Dat zegt persofficier Besier
van het parket in Arnhem. Tot dusver
kent het Openbaar Ministerie in Arnhem slechts een 'vaag verhaal' bekend
van één soldaat die 'van horen zeggen' heeft dat
Nederlandse militairen zich in Bosnië tussen juli en december vorig
jaar hebben misdragen. Het zou hierbij gaan om het uitdelen van giftige
snoepjes, wapenverkoop, prostitutie in het legerkamp en verkrachting. is
er “absoluut niet zeker van dat het onderzoek zal leiden tot een
strafzaak”.
Vanmiddag zal de landmacht een intern onderzoek afronden naar de
geruchten over de misdragingen in Bosnië. Onder druk van het feit
dat het imago van de krijgsmacht door de verhalen wordt aangetast is
vanochtend aan een strafrechtelijk vooronderzoek begonnen door acht
marechaussees op last van de hoofdofficier van justitie in Arnhem .

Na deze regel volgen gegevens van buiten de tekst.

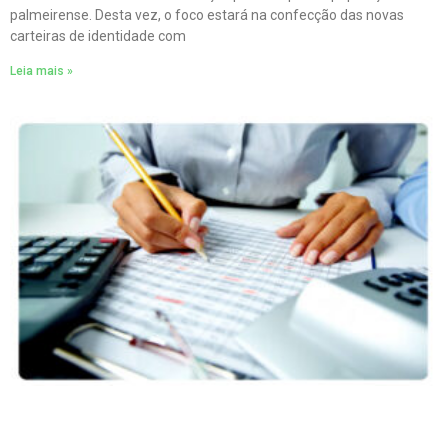
palmeirense. Desta vez, o foco estará na confecção das novas
carteiras de identidade com
Leia mais »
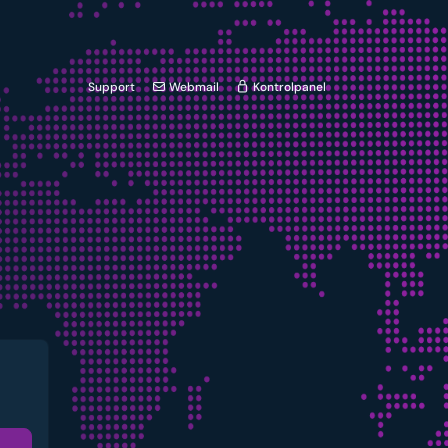
Support
Webmail
Kontrolpanel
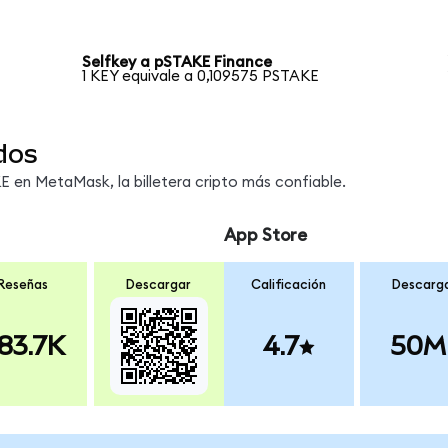
Selfkey a pSTAKE Finance
1 KEY equivale a 0,109575 PSTAKE
dos
 en MetaMask, la billetera cripto más confiable.
App Store
Reseñas
Descargar
Calificación
Descarg
83.7K
4.7
50M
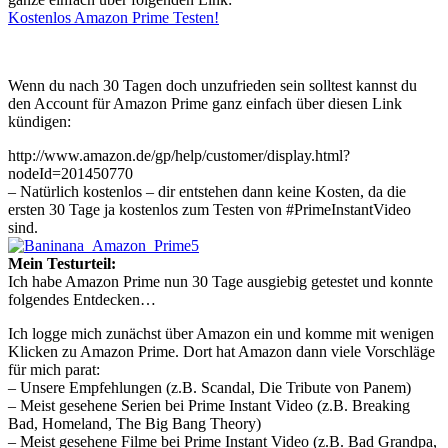
Kostenlos Amazon Prime Testen!
Wenn du nach 30 Tagen doch unzufrieden sein solltest kannst du
den Account für Amazon Prime ganz einfach über diesen Link
kündigen:
http://www.amazon.de/gp/help/customer/display.html?
nodeId=201450770
– Natürlich kostenlos – dir entstehen dann keine Kosten, da die
ersten 30 Tage ja kostenlos zum Testen von #PrimeInstantVideo
sind.
Mein Testurteil:
Ich habe Amazon Prime nun 30 Tage ausgiebig getestet und konnte
folgendes Entdecken…
Ich logge mich zunächst über Amazon ein und komme mit wenigen
Klicken zu Amazon Prime. Dort hat Amazon dann viele Vorschläge
für mich parat:
– Unsere Empfehlungen (z.B. Scandal, Die Tribute von Panem)
– Meist gesehene Serien bei Prime Instant Video (z.B. Breaking
Bad, Homeland, The Big Bang Theory)
– Meist gesehene Filme bei Prime Instant Video (z.B. Bad Grandpa,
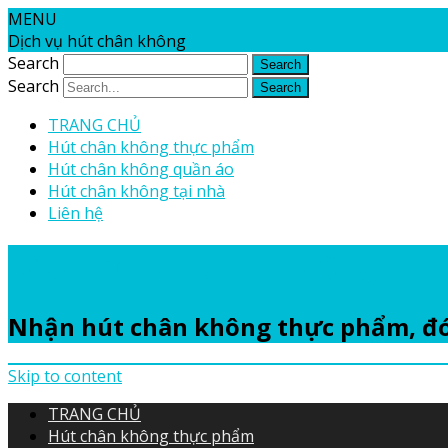
MENU
Dịch vụ hút chân không
Search
Search
TRANG CHỦ
Hút chân không thực phẩm
Hút chân không quần áo
Hút chân không tại nhà
Liên hệ
Dịch vụ hút chân không
Nhận hút chân không thực phẩm, đó
Skip to content
TRANG CHỦ
Hút chân không thực phẩm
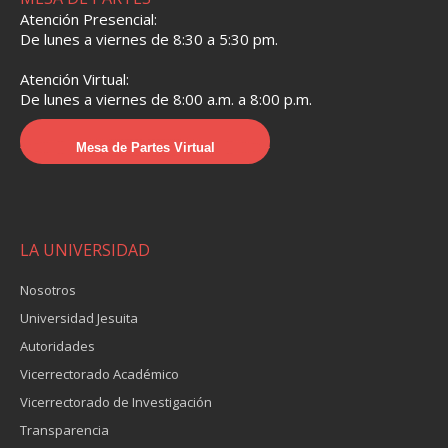
Atención Presencial:
De lunes a viernes de 8:30 a 5:30 pm.
Atención Virtual:
De lunes a viernes de 8:00 a.m. a 8:00 p.m.
Mesa de Partes Virtual
LA UNIVERSIDAD
Nosotros
Universidad Jesuita
Autoridades
Vicerrectorado Académico
Vicerrectorado de Investigación
Transparencia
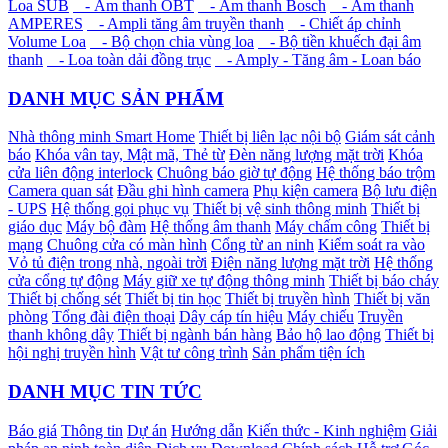
Loa SUB
- Âm thanh OBT
- Âm thanh Bosch
- Âm thanh
AMPERES
- Ampli tăng âm truyền thanh
- Chiết áp chỉnh
Volume Loa
- Bộ chọn chia vùng loa
- Bộ tiền khuếch đại âm
thanh
- Loa toàn dải đồng trục
- Amply - Tăng âm - Loan báo
DANH MỤC SẢN PHẨM
Nhà thông minh Smart Home
Thiết bị liên lạc nội bộ
Giám sát cảnh
báo
Khóa vân tay, Mật mã, Thẻ từ
Đèn năng lượng mặt trời
Khóa
cửa liên động interlock
Chuông báo giờ tự động
Hệ thống báo trộm
Camera quan sát
Đầu ghi hình camera
Phụ kiện camera
Bộ lưu điện
- UPS
Hệ thống gọi phục vụ
Thiết bị vệ sinh thông minh
Thiết bị
giáo dục
Máy bộ đàm
Hệ thống âm thanh
Máy chấm công
Thiết bị
mạng
Chuông cửa có màn hình
Cổng từ an ninh
Kiểm soát ra vào
Vỏ tủ điện trong nhà, ngoài trời
Điện năng lượng mặt trời
Hệ thống
cửa cổng tự động
Máy giữ xe tự động thông minh
Thiết bị báo cháy
Thiết bị chống sét
Thiết bị tin học
Thiết bị truyền hình
Thiết bị văn
phòng
Tổng đài điện thoại
Dây cáp tín hiệu
Máy chiếu
Truyền
thanh không dây
Thiết bị ngành bán hàng
Bảo hộ lao động
Thiết bị
hội nghị truyền hình
Vật tư công trình
Sản phẩm tiện ích
DANH MỤC TIN TỨC
Báo giá
Thông tin
Dự án
Hướng dẫn
Kiến thức - Kinh nghiệm
Giải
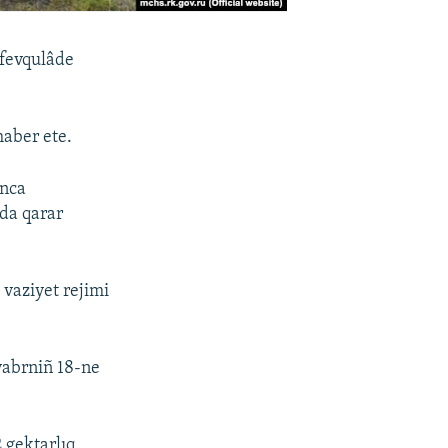
 fevqulâde
aber ete.
unca
nda qarar
 vaziyet rejimi
yabrniñ 18-ne
 gektarlıq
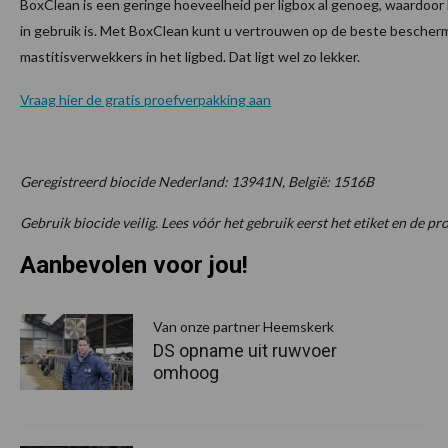
BoxClean is een geringe hoeveelheid per ligbox al genoeg, waardoor
in gebruik is. Met BoxClean kunt u vertrouwen op de beste bescher
mastitisverwekkers in het ligbed. Dat ligt wel zo lekker.
Vraag hier de gratis proefverpakking aan
Geregistreerd biocide Nederland: 13941N, België: 1516B
Gebruik biocide veilig. Lees vóór het gebruik eerst het etiket en de p
Aanbevolen voor jou!
P
S
Van onze partner Heemskerk
DS opname uit ruwvoer
omhoog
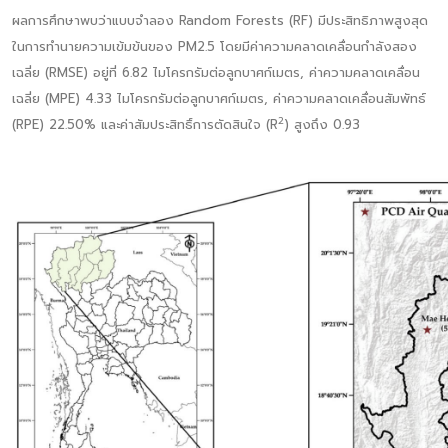
ผลการศึกษาพบว่าแบบจำลอง Random Forests (RF) มีประสิทธิภาพสูงสุด
ในการทำนายความเข้มข้นของ PM2.5 โดยมีค่าความคลาดเคลื่อนกำลังสอง
เฉลี่ย (RMSE) อยู่ที่ 6.82 ไมโครกรัมต่อลูกบาศก์เมตร, ค่าความคลาดเคลื่อน
เฉลี่ย (MPE) 4.33 ไมโครกรัมต่อลูกบาศก์เมตร, ค่าความคลาดเคลื่อนสัมพัทธ์
2
(RPE) 22.50% และค่าสัมประสิทธิ์การตัดสินใจ (R
) สูงถึง 0.93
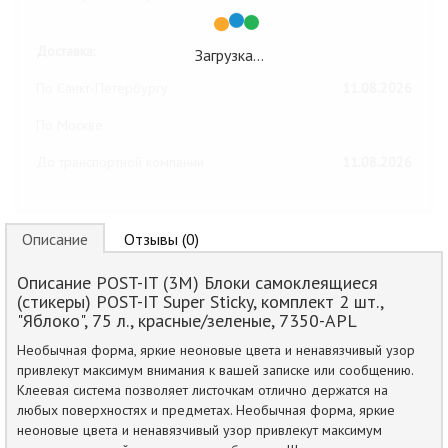
Доставка:
Загрузка…
По Санкт-Петербургу
11.08.2026
По Москве
До транспортной компании
11.08.2026
Описание
Отзывы (0)
Описание POST-IT (3M) Блоки самоклеящиеся
(стикеры) POST-IT Super Sticky, комплект 2 шт.,
"Яблоко", 75 л., красные/зеленые, 7350-APL
Необычная форма, яркие неоновые цвета и ненавязчивый узор
привлекут максимум внимания к вашей записке или сообщению.
Клеевая система позволяет листочкам отлично держатся на
любых поверхностях и предметах. Необычная форма, яркие
неоновые цвета и ненавязчивый узор привлекут максимум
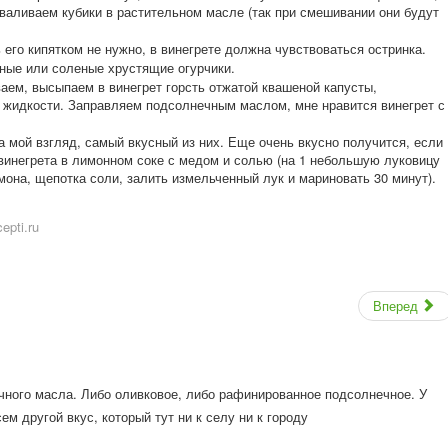
бваливаем кубики в растительном масле (так при смешивании они будут
его кипятком не нужно, в винегрете должна чувствоваться остринка.
ные или соленые хрустящие огурчики.
аем, высыпаем в винегрет горсть отжатой квашеной капусты,
 жидкости. Заправляем подсолнечным маслом, мне нравится винегрет с
на мой взгляд, самый вкусный из них. Еще очень вкусно получится, если
винегрета в лимонном соке с медом и солью (на 1 небольшую луковицу
мона, щепотка соли, залить измельченный лук и мариновать 30 минут).
epti.ru
Вперед
чного масла. Либо оливковое, либо рафинированное подсолнечное. У
ем другой вкус, который тут ни к селу ни к городу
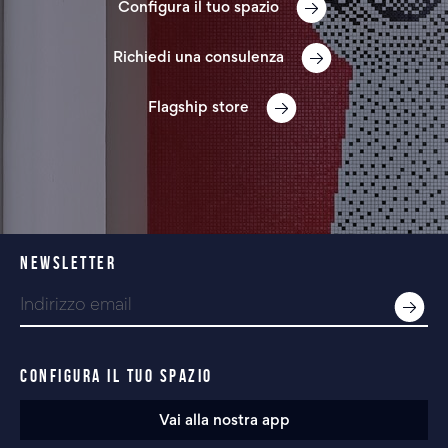
Configura il tuo spazio
Richiedi una consulenza
Flagship store
NEWSLETTER
CONFIGURA IL TUO SPAZIO
Vai alla nostra app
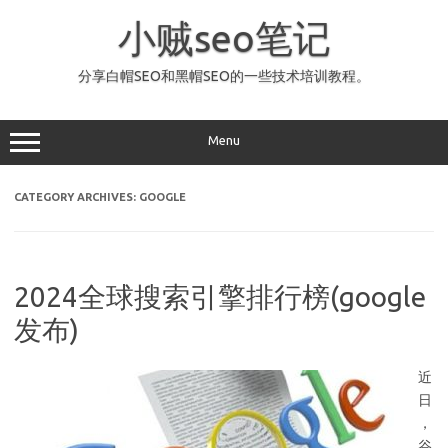
Skip
to
小贼seo笔记
content
分享白帽SEO和黑帽SEO的一些技术培训教程。
Menu
CATEGORY ARCHIVES:
GOOGLE
2024全球搜索引擎排行榜(google
发布)
近
日
，
谷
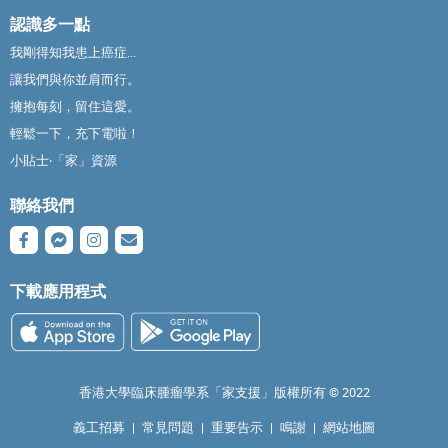
認識多一點
我剛得知我患上癌症...
讓我們與你並肩而行。
擁抱每刻，留住這愛。
輕鬆一下，充下電啦！
小貼士‧「家」資源
聯絡我們
下載應用程式
香港大學臨床腫瘤學系「家支援」版權所有 ©️ 2022
義工招募
|
常見問題
|
重要告示
|
鳴謝
|
網站地圖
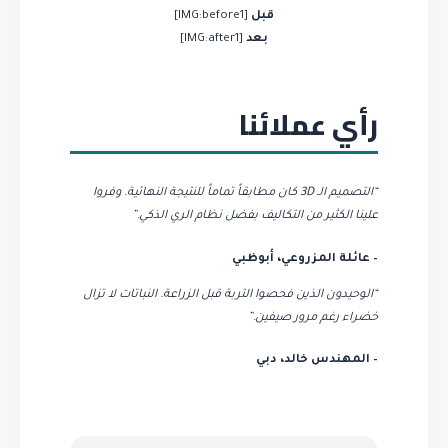
قبل
[IMG:before1]
بعد
[IMG:after1]
رأي عملائنا
“التصميم الـ 3D كان مطابقاً تماماً للنتيجة النهائية. وفروا
علينا الكثير من التكاليف بفضل نظام الري الذكي.”
– عائلة المزروعي، أبوظبي
“الوحيدون الذين فحصوا التربة قبل الزراعة. النباتات لا تزال
خضراء رغم مرور صيفين.”
– المهندس خالد، دبي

Naast verhoren in Schaarsbergen, waar het twaalfde bataljon van de
luchtmobiele brigade is gelegerd dat in die periode in Bosnië was,
zullen zij waarschijnlijk ook afreizen naar Srebrenica en indien nodig
naar andere plaatsen in Bosnië.
Nieuwe geruchten worden niet in het onderzoek betrokken. Het gaat
slechts om het verslag van een verhoor van één militair op
16 februari. Onder druk van nieuwe anonieme berichten over misdragingen
is het onderzoek naar de oude melding opnieuw geopend en is de soldaat
in kwestie op 3 mei opnieuw gehoord. Daarbij kwamen volgens officier
Besier
geen nieuwe feiten aan het licht.
Besier
zegt dat het OM ook vanwege de belangrijke rol die Nederland in
het voormalige Joegoslavië speelt na wil gaan of de verhalen van
horen zeggen substantieel zijn en er ooggetuigen kunnen worden gevonden.
Minister Voorhoeve kondigde woensdag in de Kamer aan dat er bij de
landmacht nog geen ooggetuigen van de incidenten gevonden zijn.